(Data section)

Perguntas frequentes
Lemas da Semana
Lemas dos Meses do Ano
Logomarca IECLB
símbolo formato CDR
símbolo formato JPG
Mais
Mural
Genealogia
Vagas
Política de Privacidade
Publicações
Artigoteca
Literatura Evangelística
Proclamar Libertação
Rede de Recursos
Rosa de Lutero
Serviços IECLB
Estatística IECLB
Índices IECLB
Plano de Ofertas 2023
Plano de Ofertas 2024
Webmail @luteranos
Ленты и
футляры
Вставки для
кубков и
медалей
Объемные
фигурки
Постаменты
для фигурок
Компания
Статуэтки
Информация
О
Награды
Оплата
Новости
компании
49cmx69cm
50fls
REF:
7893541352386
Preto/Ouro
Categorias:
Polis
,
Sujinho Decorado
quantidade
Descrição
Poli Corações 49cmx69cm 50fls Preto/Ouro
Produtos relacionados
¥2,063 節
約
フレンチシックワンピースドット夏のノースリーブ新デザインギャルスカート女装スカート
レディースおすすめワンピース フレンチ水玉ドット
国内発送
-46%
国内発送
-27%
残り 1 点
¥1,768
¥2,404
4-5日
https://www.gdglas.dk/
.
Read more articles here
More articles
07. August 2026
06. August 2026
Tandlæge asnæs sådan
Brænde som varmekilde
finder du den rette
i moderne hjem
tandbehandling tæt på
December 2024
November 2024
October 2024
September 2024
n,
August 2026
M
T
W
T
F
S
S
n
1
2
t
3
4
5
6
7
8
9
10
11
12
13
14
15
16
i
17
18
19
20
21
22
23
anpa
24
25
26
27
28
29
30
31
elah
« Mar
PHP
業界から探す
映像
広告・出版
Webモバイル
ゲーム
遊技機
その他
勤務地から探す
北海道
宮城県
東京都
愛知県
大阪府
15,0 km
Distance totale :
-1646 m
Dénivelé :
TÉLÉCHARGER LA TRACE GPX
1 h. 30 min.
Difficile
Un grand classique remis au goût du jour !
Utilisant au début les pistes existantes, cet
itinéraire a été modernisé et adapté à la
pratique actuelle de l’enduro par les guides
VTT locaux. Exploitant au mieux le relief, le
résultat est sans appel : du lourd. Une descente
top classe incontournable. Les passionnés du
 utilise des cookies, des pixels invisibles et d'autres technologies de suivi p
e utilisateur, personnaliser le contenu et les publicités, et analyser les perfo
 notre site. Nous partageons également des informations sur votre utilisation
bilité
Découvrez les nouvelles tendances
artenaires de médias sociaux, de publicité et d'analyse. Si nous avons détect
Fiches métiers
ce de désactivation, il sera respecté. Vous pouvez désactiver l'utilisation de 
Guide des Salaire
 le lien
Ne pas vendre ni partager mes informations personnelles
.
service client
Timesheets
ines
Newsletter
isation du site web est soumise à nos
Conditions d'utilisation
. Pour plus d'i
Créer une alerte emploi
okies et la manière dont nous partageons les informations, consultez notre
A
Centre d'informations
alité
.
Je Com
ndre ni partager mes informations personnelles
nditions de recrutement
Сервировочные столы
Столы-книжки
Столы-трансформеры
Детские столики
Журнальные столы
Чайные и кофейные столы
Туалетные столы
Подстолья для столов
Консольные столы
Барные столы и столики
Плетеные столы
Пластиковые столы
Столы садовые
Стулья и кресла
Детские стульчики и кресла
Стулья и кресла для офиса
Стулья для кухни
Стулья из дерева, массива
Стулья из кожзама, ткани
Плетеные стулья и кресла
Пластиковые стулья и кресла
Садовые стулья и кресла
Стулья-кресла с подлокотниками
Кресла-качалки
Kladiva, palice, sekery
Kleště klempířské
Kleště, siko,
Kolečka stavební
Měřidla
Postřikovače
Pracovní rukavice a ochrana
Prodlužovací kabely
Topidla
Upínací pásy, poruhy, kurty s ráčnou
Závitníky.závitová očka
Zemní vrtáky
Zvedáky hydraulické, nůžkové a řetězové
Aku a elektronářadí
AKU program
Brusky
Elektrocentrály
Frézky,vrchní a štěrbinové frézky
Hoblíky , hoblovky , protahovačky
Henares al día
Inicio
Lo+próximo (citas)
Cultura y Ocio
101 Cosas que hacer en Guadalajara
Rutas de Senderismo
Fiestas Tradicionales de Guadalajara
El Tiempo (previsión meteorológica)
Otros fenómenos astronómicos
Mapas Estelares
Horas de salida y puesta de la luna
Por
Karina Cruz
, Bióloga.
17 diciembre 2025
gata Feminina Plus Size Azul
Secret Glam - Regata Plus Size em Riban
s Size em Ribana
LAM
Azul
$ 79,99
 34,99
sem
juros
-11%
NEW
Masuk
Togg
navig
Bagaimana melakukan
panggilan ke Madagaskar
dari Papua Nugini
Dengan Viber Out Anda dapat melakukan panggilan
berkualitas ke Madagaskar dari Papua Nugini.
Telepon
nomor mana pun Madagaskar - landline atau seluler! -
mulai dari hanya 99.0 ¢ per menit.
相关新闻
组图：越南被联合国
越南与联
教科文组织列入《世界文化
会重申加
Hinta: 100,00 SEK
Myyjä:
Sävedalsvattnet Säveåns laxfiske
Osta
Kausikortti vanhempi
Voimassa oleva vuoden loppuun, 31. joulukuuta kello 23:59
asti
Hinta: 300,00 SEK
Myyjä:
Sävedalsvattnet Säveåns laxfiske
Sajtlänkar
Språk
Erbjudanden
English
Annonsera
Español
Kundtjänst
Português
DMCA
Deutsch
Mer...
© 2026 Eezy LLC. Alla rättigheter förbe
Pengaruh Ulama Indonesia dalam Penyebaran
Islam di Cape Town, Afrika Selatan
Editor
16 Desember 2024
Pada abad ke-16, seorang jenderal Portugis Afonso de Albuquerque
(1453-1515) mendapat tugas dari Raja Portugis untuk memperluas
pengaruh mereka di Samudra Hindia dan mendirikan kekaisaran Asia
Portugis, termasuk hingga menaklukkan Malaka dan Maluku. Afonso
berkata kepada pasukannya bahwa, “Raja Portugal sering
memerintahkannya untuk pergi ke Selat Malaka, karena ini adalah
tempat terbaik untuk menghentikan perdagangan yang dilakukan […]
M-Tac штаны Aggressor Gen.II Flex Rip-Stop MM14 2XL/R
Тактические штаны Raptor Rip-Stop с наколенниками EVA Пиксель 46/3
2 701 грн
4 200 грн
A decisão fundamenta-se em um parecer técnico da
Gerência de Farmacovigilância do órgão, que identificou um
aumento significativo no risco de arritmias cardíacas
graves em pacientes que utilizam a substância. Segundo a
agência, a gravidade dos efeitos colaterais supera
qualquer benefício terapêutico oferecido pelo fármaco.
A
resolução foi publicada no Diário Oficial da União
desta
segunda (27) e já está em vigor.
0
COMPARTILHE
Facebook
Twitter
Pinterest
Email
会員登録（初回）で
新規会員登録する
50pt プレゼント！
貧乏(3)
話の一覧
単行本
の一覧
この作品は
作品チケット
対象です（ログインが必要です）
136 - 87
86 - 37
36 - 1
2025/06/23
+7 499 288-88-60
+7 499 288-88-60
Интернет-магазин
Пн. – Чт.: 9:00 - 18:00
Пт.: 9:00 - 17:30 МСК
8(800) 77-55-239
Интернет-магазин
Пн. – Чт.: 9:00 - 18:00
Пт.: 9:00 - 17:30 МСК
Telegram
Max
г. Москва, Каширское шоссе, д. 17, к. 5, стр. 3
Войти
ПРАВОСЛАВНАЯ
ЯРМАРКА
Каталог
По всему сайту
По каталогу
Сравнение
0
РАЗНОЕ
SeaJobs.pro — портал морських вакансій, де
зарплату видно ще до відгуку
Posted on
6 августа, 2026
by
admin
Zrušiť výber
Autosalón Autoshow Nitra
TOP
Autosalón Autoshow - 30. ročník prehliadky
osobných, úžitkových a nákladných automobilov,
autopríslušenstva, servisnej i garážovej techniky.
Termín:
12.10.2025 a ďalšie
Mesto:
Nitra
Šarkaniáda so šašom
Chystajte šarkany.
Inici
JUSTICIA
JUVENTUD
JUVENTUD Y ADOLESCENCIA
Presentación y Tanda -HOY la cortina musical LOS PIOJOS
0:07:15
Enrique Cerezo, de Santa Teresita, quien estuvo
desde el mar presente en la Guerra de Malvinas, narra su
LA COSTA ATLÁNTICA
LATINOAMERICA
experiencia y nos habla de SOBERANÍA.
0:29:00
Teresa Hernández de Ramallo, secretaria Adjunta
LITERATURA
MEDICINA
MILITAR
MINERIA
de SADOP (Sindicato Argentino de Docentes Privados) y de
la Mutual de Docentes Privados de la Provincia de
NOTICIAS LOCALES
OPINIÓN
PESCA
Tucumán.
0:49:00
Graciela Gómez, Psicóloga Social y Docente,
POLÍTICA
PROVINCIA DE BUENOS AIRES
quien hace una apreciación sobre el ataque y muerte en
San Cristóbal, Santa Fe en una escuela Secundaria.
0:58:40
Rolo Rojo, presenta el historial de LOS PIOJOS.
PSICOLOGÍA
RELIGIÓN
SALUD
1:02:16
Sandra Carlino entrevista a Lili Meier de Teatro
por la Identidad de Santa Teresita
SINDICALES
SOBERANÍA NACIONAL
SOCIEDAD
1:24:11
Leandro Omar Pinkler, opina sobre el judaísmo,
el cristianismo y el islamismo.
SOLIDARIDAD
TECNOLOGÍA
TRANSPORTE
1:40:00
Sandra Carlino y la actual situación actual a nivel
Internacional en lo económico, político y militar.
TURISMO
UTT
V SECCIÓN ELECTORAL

(End Data section)

_Problem details_. Scan the data above. Return every line with "símbolo" in it.

_Solution below_.
símbolo formato CDR
símbolo formato JPG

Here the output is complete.